Fellowships

This page will contain a variety of fellowship information and advice, mainly through links to other sites, blogs, etc. that I find relevant.

GT listing: https://grad.gatech.edu/fellowships-and-funding

Another list for physics majors: https://www.scholarships.com/financial-aid/college-scholarships/scholarships-by-major/physics-scholarships/

GT PURA awards: a one-semester, $1500 scholarship for research as an undergrad. https://undergradresearch.gatech.edu/content/presidents-undergraduate-research-awards

Letters of Recommendation
A few key points from Berkeley.

First, make a list of professors and/or supervisors who will be your best advocates. Then, set up an appointment to discuss your request in person. Do not make the request via email. Be prepared to articulate your interest and reasons for attending graduate school.
Letters of recommendation are written strictly on a voluntary basis. The best approach is to ask potential letter writers if they are willing to write you a strong letter. If you sense reluctance or the answer is no, ask someone else.

It’s ideal to ask two months in advance. One month is okay. If you approach the person the day before, good luck!

You should give them information to help write it, e.g., CV/resume, statement of purpose and/or other application essays, transcripts (maybe). I often ask students what they would like to me to highlight about them.

NSF Graduate Research Fellowship Program

Main site
Deadline: Last week of October (exact date varies by discipline)

From NSF: Each Fellowship consists of three years of support during a five-year fellowship period.
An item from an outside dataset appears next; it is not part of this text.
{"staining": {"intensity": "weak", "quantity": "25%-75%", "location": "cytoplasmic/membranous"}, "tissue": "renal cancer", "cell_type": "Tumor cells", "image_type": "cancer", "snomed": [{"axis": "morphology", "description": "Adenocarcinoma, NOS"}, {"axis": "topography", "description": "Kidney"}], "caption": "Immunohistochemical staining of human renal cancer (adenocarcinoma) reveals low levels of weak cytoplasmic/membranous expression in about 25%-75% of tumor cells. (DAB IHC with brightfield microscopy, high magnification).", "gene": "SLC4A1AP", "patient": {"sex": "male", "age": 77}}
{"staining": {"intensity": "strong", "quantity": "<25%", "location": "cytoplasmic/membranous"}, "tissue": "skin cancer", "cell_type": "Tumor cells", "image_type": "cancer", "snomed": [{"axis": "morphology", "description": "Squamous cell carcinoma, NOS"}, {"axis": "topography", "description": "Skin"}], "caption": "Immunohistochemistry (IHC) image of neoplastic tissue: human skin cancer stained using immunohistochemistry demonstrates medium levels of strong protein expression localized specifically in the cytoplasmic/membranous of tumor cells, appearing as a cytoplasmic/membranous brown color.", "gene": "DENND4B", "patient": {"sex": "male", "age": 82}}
NSF provides a stipend of $37,000 to the Fellow and a cost-of-education allowance of $12,000 to the graduate degree-granting institution for each Fellow who uses the fellowship support in a fellowship year.
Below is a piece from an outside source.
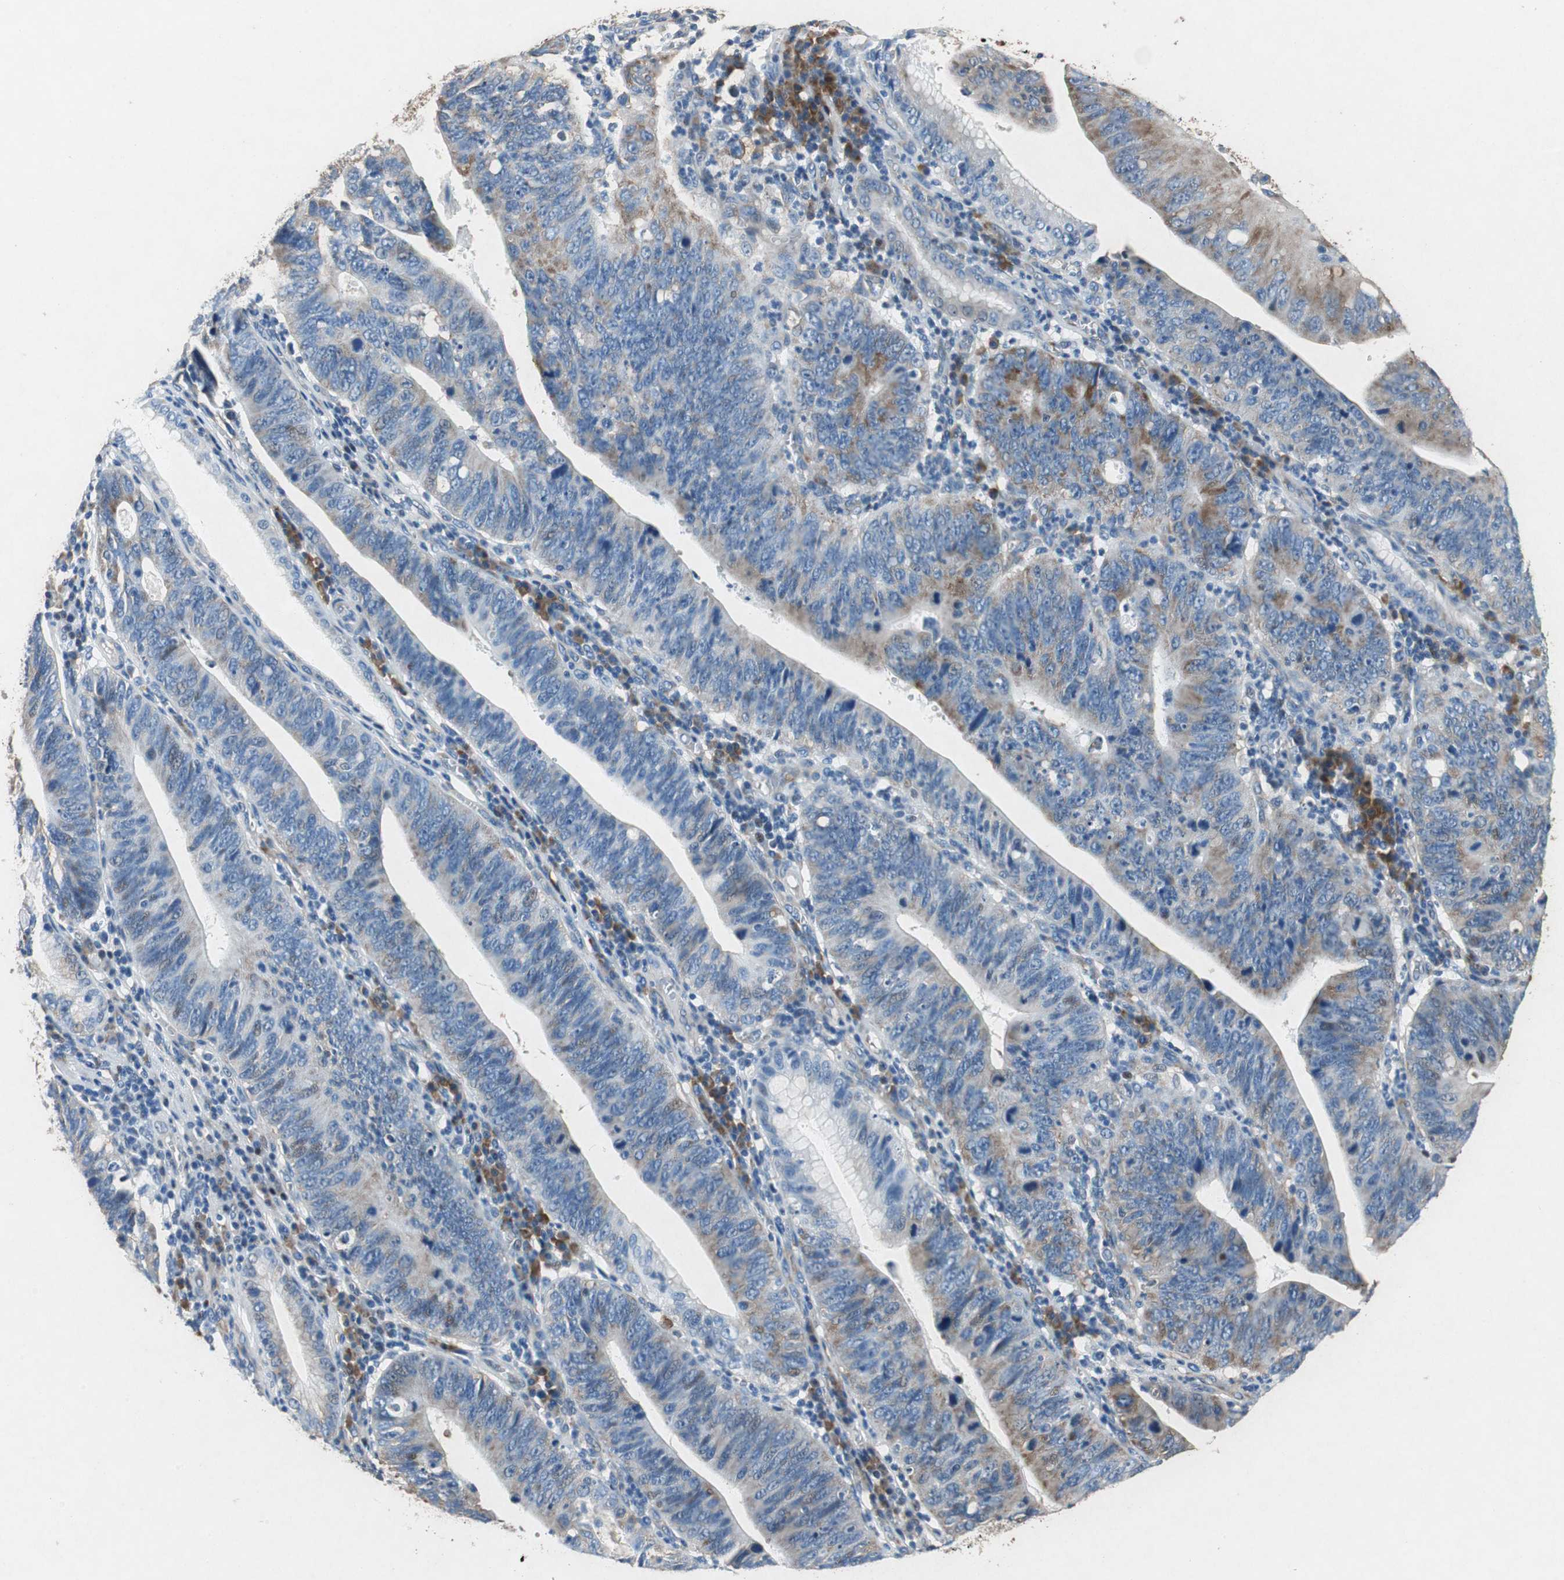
{"staining": {"intensity": "moderate", "quantity": "25%-75%", "location": "cytoplasmic/membranous"}, "tissue": "stomach cancer", "cell_type": "Tumor cells", "image_type": "cancer", "snomed": [{"axis": "morphology", "description": "Adenocarcinoma, NOS"}, {"axis": "topography", "description": "Stomach"}], "caption": "IHC staining of stomach cancer (adenocarcinoma), which demonstrates medium levels of moderate cytoplasmic/membranous staining in about 25%-75% of tumor cells indicating moderate cytoplasmic/membranous protein staining. The staining was performed using DAB (brown) for protein detection and nuclei were counterstained in hematoxylin (blue).", "gene": "RPL35", "patient": {"sex": "male", "age": 59}}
About 2,000 are awarded annually.  You must be a US citizen, national, or permanent resident. You can apply in your senior year of undergrad and/or first OR second year of grad school but not BOTH first and second year of grad school. So it is to your advantage to apply NOW.
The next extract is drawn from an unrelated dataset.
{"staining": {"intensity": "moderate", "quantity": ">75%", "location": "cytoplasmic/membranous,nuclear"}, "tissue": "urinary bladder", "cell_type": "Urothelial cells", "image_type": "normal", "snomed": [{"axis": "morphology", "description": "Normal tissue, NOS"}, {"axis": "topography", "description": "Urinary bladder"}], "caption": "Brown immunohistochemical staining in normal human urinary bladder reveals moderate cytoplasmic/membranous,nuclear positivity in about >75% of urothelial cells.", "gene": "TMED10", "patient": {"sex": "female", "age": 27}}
Don’t reinvent the wheel! There is a ton of advice and examples out there!
UIUC has organized a variety of useful resources here.

Example applications and reviews (GT, with Latex source!)

Example applications and reviews (external)

Mallory Ladd’s advice (excellent resource!)

PDF of UIUC presentation (a lot of details and description here!)

Requirements

  • Personal Statement, Relevant Background, and Future Goals Statement (3 pages incl. figs)
  • Graduate Research Statement (2 pages incl. figs)
  • Three Reference Letters (must be received within a few days of the application deadline – NO EXCEPTIONS!). Note, the letters have a 2-page limit.
  • Transcripts (but NOT GREs)

Review

Your proposal, like all NSF proposals, will be judged on two criteria:

  • Intellectual Merit
  • Broader Impact

For the first criterion, the proposal must, of course, be well written, but should also be placed in context, i.e., how does what you want to do impact science as a whole? The research should be grounded (doable) but ambitious (not merely incremental).

For the second, the focus is usually on education in some form, particularly of groups underrepresented in science. Again, look to the resources provided for ideas. Take this requirement very seriously – it often is the deciding factor between otherwise equally good proposals!